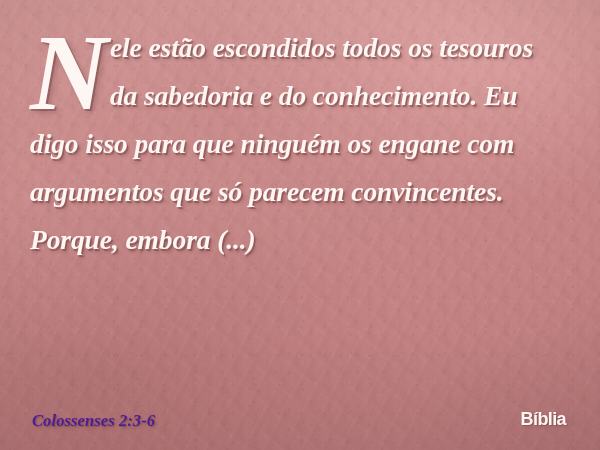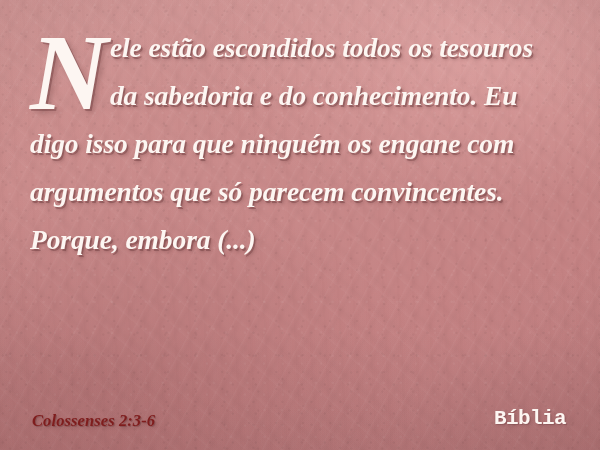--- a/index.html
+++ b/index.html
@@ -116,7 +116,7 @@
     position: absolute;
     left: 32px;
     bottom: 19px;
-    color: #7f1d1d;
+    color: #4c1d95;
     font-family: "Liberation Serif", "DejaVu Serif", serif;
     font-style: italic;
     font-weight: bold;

...

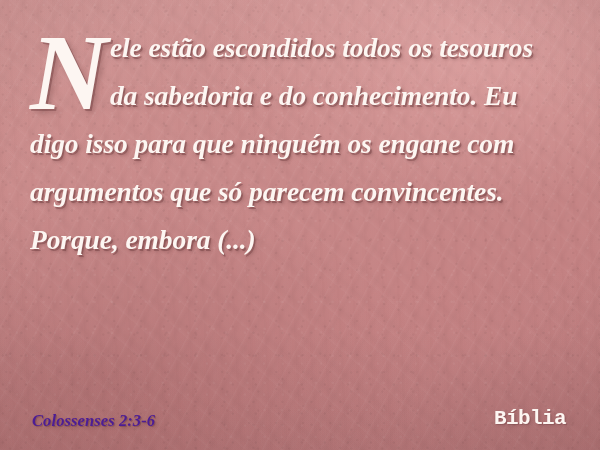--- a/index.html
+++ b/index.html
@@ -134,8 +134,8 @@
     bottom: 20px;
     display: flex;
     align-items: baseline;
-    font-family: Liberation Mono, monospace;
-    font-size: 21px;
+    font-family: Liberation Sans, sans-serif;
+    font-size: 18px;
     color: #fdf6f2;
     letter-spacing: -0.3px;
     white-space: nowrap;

__ACTIVITY__:
Starting at the line above that contains "-134,8 +134,8 @@", write out each line exactly until the line that contains "white-space: nowrap;" has been written, and stop there.

__FINISHED TASK__:
@@ -134,8 +134,8 @@
     bottom: 20px;
     display: flex;
     align-items: baseline;
-    font-family: Liberation Mono, monospace;
-    font-size: 21px;
+    font-family: Liberation Sans, sans-serif;
+    font-size: 18px;
     color: #fdf6f2;
     letter-spacing: -0.3px;
     white-space: nowrap;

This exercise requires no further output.